It is no secret that technology is the key to unlocking hydrocarbon resources.

For ConocoPhillips, which plans to increase development spending by about 50% on North American unconventionals in the next three years, technology will be crucial to growing production and its value, especially in times of lower, more volatile price environments.

The company hopes to do just that with pilot studies aimed at optimizing recovery in the Eagle Ford Shale, Canadian oil sands and elsewhere.

“We need to advance our understanding of the science of how unconventional reservoirs work in order to do that,” Al Hirshberg, ConocoPhillips’ executive vice president of technology and projects, said during the company’s analyst and investor presentation April 8.

He highlighted the company’s stimulated rock volume (SRV) pilot project in the Eagle Ford. There, drilling and completion (D&C) gains include a 30% drop in the D&C cost per well, a 30% increase in the EUR per well and a 40% drop in the spud to production time as the number of clusters doubled to 150 from 2013 to 2015.

As part of the SRV pilot, ConocoPhillips is logging and coring reservoir rock around a horizontal producer before and after fracture stimulation.

“Think of it as trying to take a CAT scan of the rock,” he said.

The goal is get a better picture of the fracture network, reducing downhole guesswork that is rather commonplace today among the industry’s shale players.

“Why do we care about the fracture network geometry?” Hirshberg asked. “Characteristics of this fracture network and the detailed geometry of what it looks like drives the rate of production you get from these wells and the ultimate recovery that you get from these wells.”

Using three computer models, each with a different set of assumptions on the frack geology’s appearance, Hirshberg pointed out red areas depicting high hydrocarbon recoveries and blue areas illustrating where recovery was either low or non-existent.

By using the CAT scan-like technology, the company hopes to better understand geology and adjust well spacing and completion designs for more production and higher recoveries.

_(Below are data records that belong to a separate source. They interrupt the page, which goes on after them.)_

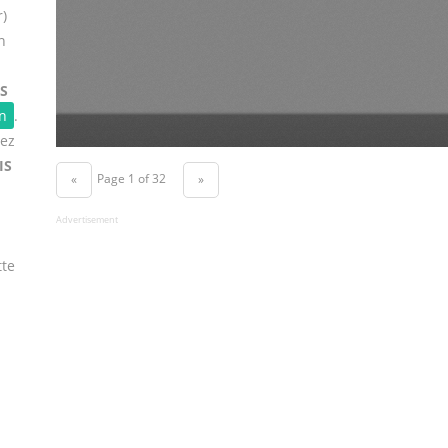
r)
n
S
n
.
vez
IS
Page 1 of 32
«
»
Advertisement
tte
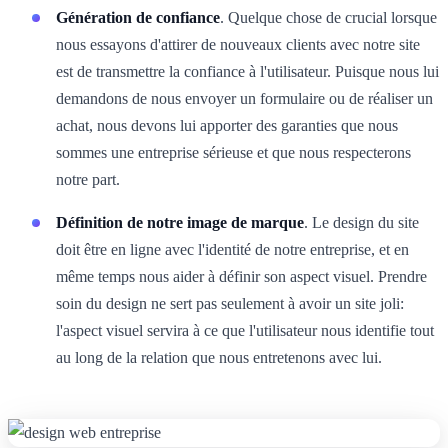
Génération de confiance
. Quelque chose de crucial lorsque
nous essayons d'attirer de nouveaux clients avec notre site
est de transmettre la confiance à l'utilisateur. Puisque nous lui
demandons de nous envoyer un formulaire ou de réaliser un
achat, nous devons lui apporter des garanties que nous
sommes une entreprise sérieuse et que nous respecterons
notre part.
Définition de notre image de marque
. Le design du site
doit être en ligne avec l'identité de notre entreprise, et en
même temps nous aider à définir son aspect visuel. Prendre
soin du design ne sert pas seulement à avoir un site joli:
l'aspect visuel servira à ce que l'utilisateur nous identifie tout
au long de la relation que nous entretenons avec lui.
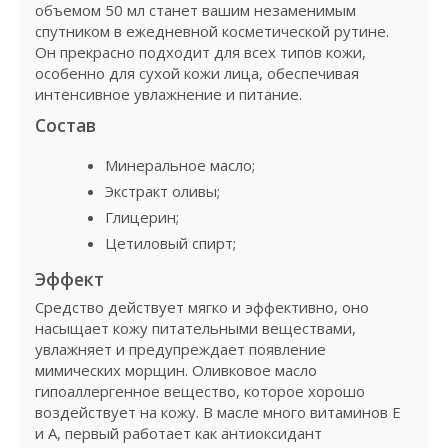
объемом 50 мл станет вашим незаменимым
спутником в ежедневной косметической рутине.
Он прекрасно подходит для всех типов кожи,
особенно для сухой кожи лица, обеспечивая
интенсивное увлажнение и питание.
Состав
Минеральное масло;
Экстракт оливы;
Глицерин;
Цетиловый спирт;
Эффект
Средство действует мягко и эффективно, оно
насыщает кожу питательными веществами,
увлажняет и предупреждает появление
мимических морщин. Оливковое масло
гипоаллергенное вещество, которое хорошо
воздействует на кожу. В масле много витаминов Е
и А, первый работает как антиоксидант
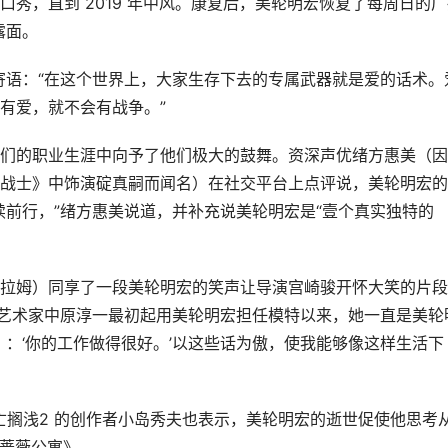
秀，直到 2019 年中风。康复后，美轮明宏恢复了每周日的广
露面。
常寄语：“在这个世界上，大家生存下去的专属武器就是爱的话术。
有爱，就不会有战争。”
们的职业生涯中向予了他们极大的鼓舞。资深声优绪方惠美（因
战士》中饰演碇真嗣而闻名）在社交平台上点评说，美轮明宏的
续前行，”绪方惠美说道，并补充说美轮明宏是“壹个真实独特的
拉姆）同享了一段美轮明宏的笑声让导演宫崎骏开怀大笑的片段
巨大的艺术家中原淳一最初起用美轮明宏担任模特以来，她一直是美轮
）：‘你的工作做得很好。’以这些话为傲，使我能够像这样生活下
ATER 与 死亡搁浅2 的创作者小岛秀夫也表示，美轮明宏的逝世促使他思考
黑蔷薇公寓》。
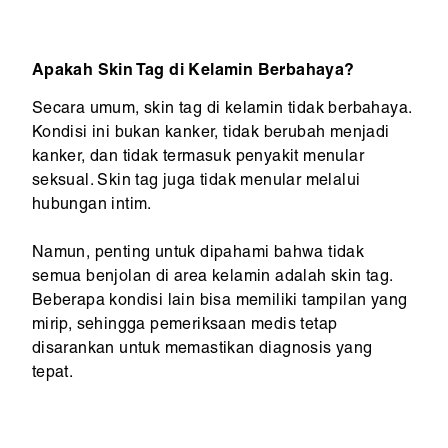
Apakah Skin Tag di Kelamin Berbahaya?
Secara umum, skin tag di kelamin tidak berbahaya.
Kondisi ini bukan kanker, tidak berubah menjadi
kanker, dan tidak termasuk penyakit menular
seksual. Skin tag juga tidak menular melalui
hubungan intim.
Namun, penting untuk dipahami bahwa tidak
semua benjolan di area kelamin adalah skin tag.
Beberapa kondisi lain bisa memiliki tampilan yang
mirip, sehingga pemeriksaan medis tetap
disarankan untuk memastikan diagnosis yang
tepat.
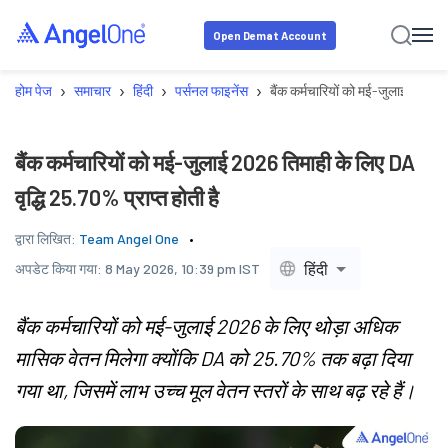
Open Demat Account
›
›
›
›
होम पेज
समाचार
हिंदी
पर्सनल फाइनेंस
बैंक कर्मचारियों को मई-जुलाई 2026 ति
बैंक कर्मचारियों को मई-जुलाई 2026 तिमाही के लिए DA
वृद्धि 25.70% प्राप्त होती है
द्वारा लिखित:
Team Angel One
हिंदी
अपडेट किया गया:
8 May 2026, 10:39 pm IST
बैंक कर्मचारियों को मई-जुलाई 2026 के लिए थोड़ा अधिक
मासिक वेतन मिलेगा क्योंकि DA को 25.70% तक बढ़ा दिया
गया था, जिसमें लाभ उच्च मूल वेतन स्तरों के साथ बढ़ रहे हैं।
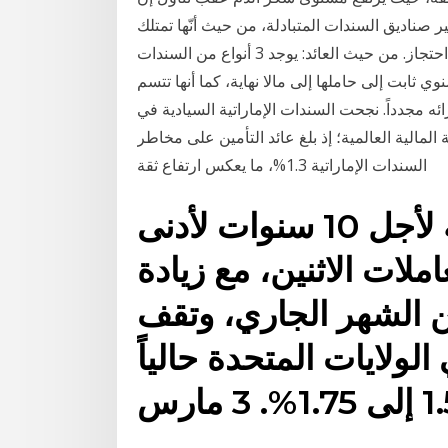
 صناديق السندات المتبادلة، من حيث أنّها تمتلك
محفظة من السندات التي لديها استراتيجيات مختلفة وفترة احتجاز. من حيث العائد: يوجد 3 أنواع من السندات
ي ثابت إلى حاملها إلى مالا نهاية، كما أنها تتسم
ائه مجدداً. نجحت السندات الإماراتية السيادية في
تحديدًا منذ الأزمة المالية العالمية؛ إذ بلغ عائد التأمين على مخاطر
السندات الإماراتية 1.3%، ما يعكس ارتفاع ثقة
هبط عائد السندات الأمريكية لأجل 10 سنوات لأدنى
لات الاثنين، مع زيادة
 الشهر الجاري، وتقف
الولايات المتحدة حالياً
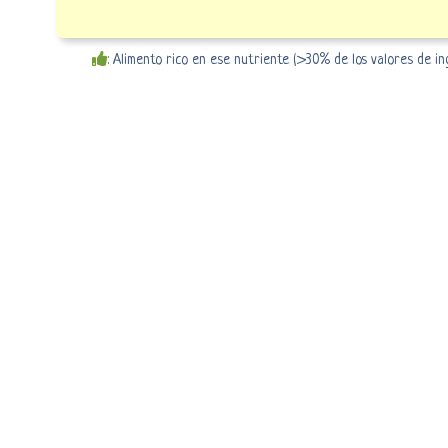
: Alimento rico en ese nutriente (>30% de los valores de i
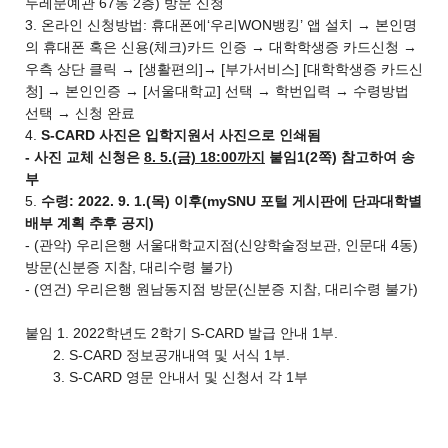
두레문예관 67동 2층) 방문 신청
3. 온라인 신청방법: 휴대폰에‘우리WON뱅킹’ 앱 설치 → 본인명
의 휴대폰 혹은 신용(체크)카드 인증 → 대학학생증 카드신청 →
우측 상단 클릭 → [생활편의]→ [부가서비스] [대학학생증 카드신
청] → 본인인증 → [서울대학교] 선택 → 학번입력 → 수령방법
선택 → 신청 완료
4.
S-CARD 사진은 입학지원서 사진으로 인쇄됨
- 사진 교체 신청은
8. 5.(금) 18:00까지
붙임1(2쪽) 참고하여 송
부
5.
수령: 2022. 9. 1.(목) 이후(mySNU 포털 게시판에 단과대학별
배부 계획 추후 공지)
- (관악) 우리은행 서울대학교지점(신양학술정보관, 인문대 4동)
방문(신분증 지참, 대리수령 불가)
- (연건) 우리은행 원남동지점 방문(신분증 지참, 대리수령 불가)
붙임 1. 2022학년도 2학기 S-CARD 발급 안내 1부.
2. S-CARD 정보공개내역 및 서식 1부.
3. S-CARD 영문 안내서 및 신청서 각 1부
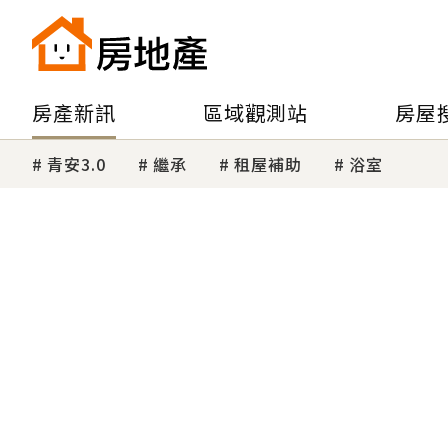
房產新訊
區域觀測站
房屋
青安3.0
繼承
租屋補助
浴室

While the technology is still in its early stages, ConocoPhillips is seeing cost-savings with proven technology at Surmont, its oil sands steam-assisted gravity drainage facility in Canada.

“We’ve already reduced our average well costs at Surmount 2 by 30% just by employing some of these new technologies,” Hirshberg said, after mentioning the company’s 2014 goal to reduce cost of supply by $20 per barrel (bbl) before moving forward with any new oil sands development. So far, the company has achieved $12 of that $20 with technologies such as flow control devices, which are placed in the wellbore to get better control over where steam flows.

Having uniform steam chamber growth is essential to maximizing recovery and production, he explained, comparing the results of two wells, one of which did not have flow control devices.

After 60 months, the well with flow control devices had uniform steam chamber development.

“In fact when we test this in the field we get about 50% higher production from the wells with the flow control device in them, and that results in lower steam/oil ratios and lower greenhouse gas emissions for each barrel of production,” Hirshberg added.

The company is working on additional technology to further drive down costs at its oil sands operations. These include gas turbine cogeneration technology enabling the facility to generate its own power, a cheaper alternative to taking it off the grid. The process was tested in a 2014 pilot project at Surmont, resulting in a 15% reduction in energy cost and a 60% reduction in NOx emissions.

Offshore, ConocoPhillips is teaming up with its peers to develop 20,000 psi subsea technology, needed as operators drill deeper and into more HP/HT environments in their search for oil and gas. Such technology, which will be designed to withstand 20,000 psi pressure and 177 C (350 F), will be needed for discoveries in Paleogene-aged reservoir sands. These include the BP-operated Gila discovery (ConocoPhillips, 20% working interest), found after a well drilled to a depth of 8,907 m (29,221 ft) on the Keathley Canyon Block.

The unified effort, which includes sharing costs and agreeing on standards for the equipment, is a rarity for the industry’s deepwater sector, he said.

“This work is pretty well advanced now and I don’t think it's going to pose any impairment to development of our discoveries in the Paleogene,” Hirshberg said.